Collected data
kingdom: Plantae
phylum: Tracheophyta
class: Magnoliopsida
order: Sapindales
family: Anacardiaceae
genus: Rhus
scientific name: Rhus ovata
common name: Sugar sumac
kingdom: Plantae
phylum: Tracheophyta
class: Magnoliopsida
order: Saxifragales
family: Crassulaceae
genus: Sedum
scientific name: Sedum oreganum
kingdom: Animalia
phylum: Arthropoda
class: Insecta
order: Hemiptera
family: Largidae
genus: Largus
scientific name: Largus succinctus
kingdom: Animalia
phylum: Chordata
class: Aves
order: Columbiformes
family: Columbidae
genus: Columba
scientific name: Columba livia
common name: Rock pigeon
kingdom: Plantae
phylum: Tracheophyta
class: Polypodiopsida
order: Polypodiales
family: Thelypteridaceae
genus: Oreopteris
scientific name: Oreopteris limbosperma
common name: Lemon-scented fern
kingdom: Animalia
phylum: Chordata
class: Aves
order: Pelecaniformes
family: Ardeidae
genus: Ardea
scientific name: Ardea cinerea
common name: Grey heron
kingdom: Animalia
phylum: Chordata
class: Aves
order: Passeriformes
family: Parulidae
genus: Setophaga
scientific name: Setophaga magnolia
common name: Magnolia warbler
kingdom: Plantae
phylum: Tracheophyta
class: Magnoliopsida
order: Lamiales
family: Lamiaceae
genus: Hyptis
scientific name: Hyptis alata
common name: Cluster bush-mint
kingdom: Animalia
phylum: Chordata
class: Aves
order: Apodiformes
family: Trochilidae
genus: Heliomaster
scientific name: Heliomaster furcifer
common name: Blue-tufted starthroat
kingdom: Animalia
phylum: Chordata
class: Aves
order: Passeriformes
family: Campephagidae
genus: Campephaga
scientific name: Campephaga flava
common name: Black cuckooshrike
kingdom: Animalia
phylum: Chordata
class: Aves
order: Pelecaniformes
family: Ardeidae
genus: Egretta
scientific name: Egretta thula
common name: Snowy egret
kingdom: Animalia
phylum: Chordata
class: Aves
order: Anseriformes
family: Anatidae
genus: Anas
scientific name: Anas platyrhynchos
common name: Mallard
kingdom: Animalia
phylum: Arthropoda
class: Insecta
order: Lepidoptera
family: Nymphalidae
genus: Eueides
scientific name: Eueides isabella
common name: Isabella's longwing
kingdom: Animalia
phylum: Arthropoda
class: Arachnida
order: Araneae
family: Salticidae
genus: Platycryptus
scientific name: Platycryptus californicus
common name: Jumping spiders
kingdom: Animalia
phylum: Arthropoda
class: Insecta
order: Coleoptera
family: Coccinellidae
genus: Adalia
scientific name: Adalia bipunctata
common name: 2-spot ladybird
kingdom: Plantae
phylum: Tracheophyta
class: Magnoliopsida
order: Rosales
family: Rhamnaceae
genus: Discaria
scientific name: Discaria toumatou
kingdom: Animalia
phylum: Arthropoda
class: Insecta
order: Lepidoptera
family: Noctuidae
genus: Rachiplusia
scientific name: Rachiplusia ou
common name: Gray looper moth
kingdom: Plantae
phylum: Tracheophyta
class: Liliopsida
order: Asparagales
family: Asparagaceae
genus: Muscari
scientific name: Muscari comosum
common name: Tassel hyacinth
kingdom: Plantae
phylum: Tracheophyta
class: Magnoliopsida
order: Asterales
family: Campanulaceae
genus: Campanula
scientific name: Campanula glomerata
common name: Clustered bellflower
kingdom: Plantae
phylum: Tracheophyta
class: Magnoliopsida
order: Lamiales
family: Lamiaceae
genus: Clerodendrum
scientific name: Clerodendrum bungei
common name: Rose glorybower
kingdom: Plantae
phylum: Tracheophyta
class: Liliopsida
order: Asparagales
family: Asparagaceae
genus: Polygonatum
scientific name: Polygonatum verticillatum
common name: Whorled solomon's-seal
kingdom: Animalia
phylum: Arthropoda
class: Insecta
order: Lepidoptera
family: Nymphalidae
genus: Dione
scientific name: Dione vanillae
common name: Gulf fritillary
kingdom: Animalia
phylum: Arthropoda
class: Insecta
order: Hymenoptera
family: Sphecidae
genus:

◆ **What you should do**
Return every line of the entries above verbatim, with no changes.

◆ **Output for this task**
kingdom: Plantae
phylum: Tracheophyta
class: Magnoliopsida
order: Sapindales
family: Anacardiaceae
genus: Rhus
scientific name: Rhus ovata
common name: Sugar sumac
kingdom: Plantae
phylum: Tracheophyta
class: Magnoliopsida
order: Saxifragales
family: Crassulaceae
genus: Sedum
scientific name: Sedum oreganum
kingdom: Animalia
phylum: Arthropoda
class: Insecta
order: Hemiptera
family: Largidae
genus: Largus
scientific name: Largus succinctus
kingdom: Animalia
phylum: Chordata
class: Aves
order: Columbiformes
family: Columbidae
genus: Columba
scientific name: Columba livia
common name: Rock pigeon
kingdom: Plantae
phylum: Tracheophyta
class: Polypodiopsida
order: Polypodiales
family: Thelypteridaceae
genus: Oreopteris
scientific name: Oreopteris limbosperma
common name: Lemon-scented fern
kingdom: Animalia
phylum: Chordata
class: Aves
order: Pelecaniformes
family: Ardeidae
genus: Ardea
scientific name: Ardea cinerea
common name: Grey heron
kingdom: Animalia
phylum: Chordata
class: Aves
order: Passeriformes
family: Parulidae
genus: Setophaga
scientific name: Setophaga magnolia
common name: Magnolia warbler
kingdom: Plantae
phylum: Tracheophyta
class: Magnoliopsida
order: Lamiales
family: Lamiaceae
genus: Hyptis
scientific name: Hyptis alata
common name: Cluster bush-mint
kingdom: Animalia
phylum: Chordata
class: Aves
order: Apodiformes
family: Trochilidae
genus: Heliomaster
scientific name: Heliomaster furcifer
common name: Blue-tufted starthroat
kingdom: Animalia
phylum: Chordata
class: Aves
order: Passeriformes
family: Campephagidae
genus: Campephaga
scientific name: Campephaga flava
common name: Black cuckooshrike
kingdom: Animalia
phylum: Chordata
class: Aves
order: Pelecaniformes
family: Ardeidae
genus: Egretta
scientific name: Egretta thula
common name: Snowy egret
kingdom: Animalia
phylum: Chordata
class: Aves
order: Anseriformes
family: Anatidae
genus: Anas
scientific name: Anas platyrhynchos
common name: Mallard
kingdom: Animalia
phylum: Arthropoda
class: Insecta
order: Lepidoptera
family: Nymphalidae
genus: Eueides
scientific name: Eueides isabella
common name: Isabella's longwing
kingdom: Animalia
phylum: Arthropoda
class: Arachnida
order: Araneae
family: Salticidae
genus: Platycryptus
scientific name: Platycryptus californicus
common name: Jumping spiders
kingdom: Animalia
phylum: Arthropoda
class: Insecta
order: Coleoptera
family: Coccinellidae
genus: Adalia
scientific name: Adalia bipunctata
common name: 2-spot ladybird
kingdom: Plantae
phylum: Tracheophyta
class: Magnoliopsida
order: Rosales
family: Rhamnaceae
genus: Discaria
scientific name: Discaria toumatou
kingdom: Animalia
phylum: Arthropoda
class: Insecta
order: Lepidoptera
family: Noctuidae
genus: Rachiplusia
scientific name: Rachiplusia ou
common name: Gray looper moth
kingdom: Plantae
phylum: Tracheophyta
class: Liliopsida
order: Asparagales
family: Asparagaceae
genus: Muscari
scientific name: Muscari comosum
common name: Tassel hyacinth
kingdom: Plantae
phylum: Tracheophyta
class: Magnoliopsida
order: Asterales
family: Campanulaceae
genus: Campanula
scientific name: Campanula glomerata
common name: Clustered bellflower
kingdom: Plantae
phylum: Tracheophyta
class: Magnoliopsida
order: Lamiales
family: Lamiaceae
genus: Clerodendrum
scientific name: Clerodendrum bungei
common name: Rose glorybower
kingdom: Plantae
phylum: Tracheophyta
class: Liliopsida
order: Asparagales
family: Asparagaceae
genus: Polygonatum
scientific name: Polygonatum verticillatum
common name: Whorled solomon's-seal
kingdom: Animalia
phylum: Arthropoda
class: Insecta
order: Lepidoptera
family: Nymphalidae
genus: Dione
scientific name: Dione vanillae
common name: Gulf fritillary
kingdom: Animalia
phylum: Arthropoda
class: Insecta
order: Hymenoptera
family: Sphecidae
genus:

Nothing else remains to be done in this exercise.